Matt Chester's picture
Matt Chester on Feb 3, 2020 2:18 pm GMT

In Florida, after the controversial ballot initiative failed in 2016, progress has been slow – ironic, considering every license plate from there announces the glory of the Sunshine State[iii]. And in the first week of this year, another ballot initiative that would have opened up the electricity market to retail competition was killed by the Florida Supreme Court[iv] - based on the argument that the summary submitted was misleading on the issue of sale of energy by consumers

The Florida initiative was a tough one with the utilities having deep pockets and great political influence. Will be curious to see where the advocates for opening up the markets go next, since the popular support is there in the state

Mark Howitt's picture
Mark Howitt on Feb 24, 2020 12:53 pm GMT

The biggest issues facing high levels of renewables are not the administrative or regulatory ones above. They are back-up and stability.

Back-up is simple: how do you power a zero-carbon grid after dark on a windless winter evening? Intermittent renewables aren't generating, demand is high and you're facing a 5-hour peak and overnight before they re-start. Batteries and demand response would be exhausted within an hour or so. What's needed is large-scale long-duration storage, such as pumped hydro, CAES or LAES.

Stability is what prevents faults turning into black-outs. Batteries take 6 cycles to synchronise to the grid. It's this delay that caused 2 small trips in the UK on August 9th 2019 to turn into widespread black-outs. What's needed is inertia, and large-scale long-duration storage is naturally inertial. 

There are many things needed to enable renewables to power grids. But they're not expensive: if the right technologies are chosen to do the right jobs, then the total system costs need be no higher than today's. https://www.energy-storage.news/blogs/long-duration-caes-and-the-affordable-energy-transition

Matt Chester's picture
Matt Chester on Feb 24, 2020 1:35 pm GMT

Back-up is simple: how do you power a zero-carbon grid after dark on a windless winter evening? Intermittent renewables aren't generating, demand is high and you're facing a 5-hour peak and overnight before they re-start. Batteries and demand response would be exhausted within an hour or so. What's needed is large-scale long-duration storage, such as pumped hydro, CAES or LAES.

What about the in-between situation, where you don't have a zero-carbon grid where you're awaiting for new generation in the morning but a lower-carbon grid where some additional supply is needed to supplement the baseload (but using storage to meet that demand instead of turning on another peaker plant)?

Mark Howitt's picture
Mark Howitt on Feb 25, 2020 9:16 am GMT

The same solutions that work for a zero-carbon grid work for a transitional grid. In fact, if we don't start building them now for the transitional grid we make the zero-carbon grid impossible because of the time it takes to build them.
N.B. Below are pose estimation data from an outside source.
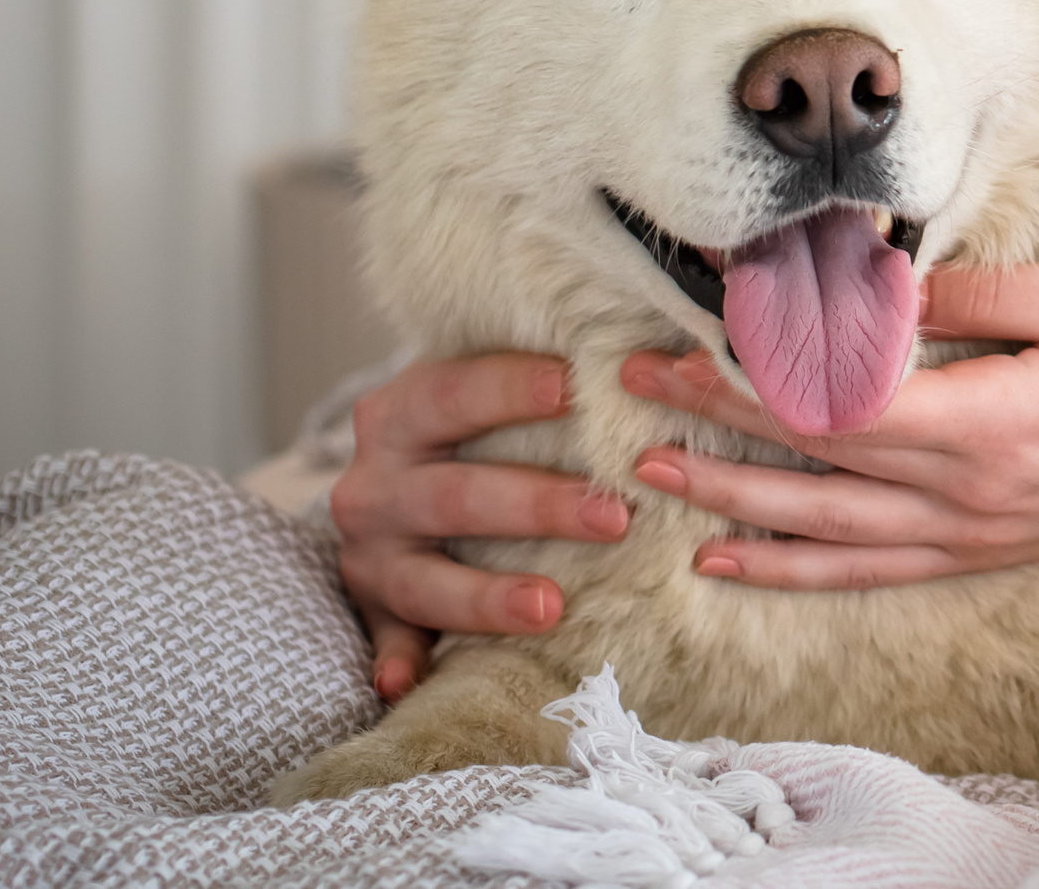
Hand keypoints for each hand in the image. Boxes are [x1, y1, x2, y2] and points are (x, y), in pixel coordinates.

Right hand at [327, 353, 629, 698]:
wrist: (389, 479)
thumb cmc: (467, 427)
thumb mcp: (479, 390)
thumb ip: (544, 375)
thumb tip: (668, 355)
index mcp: (399, 414)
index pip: (453, 393)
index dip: (511, 388)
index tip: (578, 387)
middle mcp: (375, 484)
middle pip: (457, 495)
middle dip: (537, 506)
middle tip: (617, 519)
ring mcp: (370, 554)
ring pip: (426, 578)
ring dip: (487, 596)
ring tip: (552, 607)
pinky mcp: (373, 610)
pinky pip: (386, 642)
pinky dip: (397, 661)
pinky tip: (408, 682)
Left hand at [620, 262, 1038, 630]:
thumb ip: (991, 295)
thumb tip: (893, 280)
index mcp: (993, 419)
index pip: (848, 399)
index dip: (765, 371)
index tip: (702, 330)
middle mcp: (964, 491)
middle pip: (815, 456)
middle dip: (720, 417)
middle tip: (638, 379)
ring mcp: (965, 531)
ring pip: (821, 523)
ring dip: (731, 498)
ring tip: (653, 469)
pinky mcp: (971, 551)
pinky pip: (861, 567)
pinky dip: (787, 567)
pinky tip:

Moreover, if we don't start building them now, we're increasing the cost and disruption of the energy transition because we're building transitional infrastructure that will become stranded assets by 2050 at the latest.

Matt Chester's picture
Matt Chester on Feb 25, 2020 1:06 pm GMT

Thanks, Mark, and definitely agree with your comments about how the transitional grid technologies naturally lead into the zero carbon grid technologies later down the line. I was just pointing out that the inability for storage to be built on a scale today to back up the whole grid should not be used as a knock against the technology's ability to provide intermittent peak supply to the grid today. 

Mark Howitt's picture
Mark Howitt on Feb 25, 2020 1:38 pm GMT

Thanks for this agreement, Matt. The issue isn't the inability of storage to be built on sufficient scale, it's the inability of the financial services industry to judge risks.

You and I define technical risk as "risk of a technical nature"; they define it as any first plant. Even though ours is a simplification of plants operating since 1978, and built with entirely existing kit, and validated by numerous engineering multinations, it's still mis-perceived as "technical risk".

Regulatory risk is high and will remain so for decades while regulators work out how to regulate Net Zero grids. Generous 15-year contracts (ROCs, CfDs etc.) are no longer freely available (CfDs exist, but ultra-cheaply). So the only way to mitigate it is to be able to sell such a wide range of services that a business case remains however the regulations change. But this isn't perceived as a viable strategy by the financial services industry.

Which all begs the question: how on earth did we, when we were much poorer, finance the industrial revolution?

Matt Chester's picture
Matt Chester on Feb 25, 2020 5:14 pm GMT

Which all begs the question: how on earth did we, when we were much poorer, finance the industrial revolution?

I feel like there's a PhD thesis bubbling under the surface here-- Lessons from the Industrial Revolution and What That Tells Us About Funding the Clean Energy Revolution?

Mark Howitt's picture
Mark Howitt on Feb 25, 2020 6:33 pm GMT

Sounds good to me, with one caveat: a thesis takes 3 years and the energy transition needs funding now.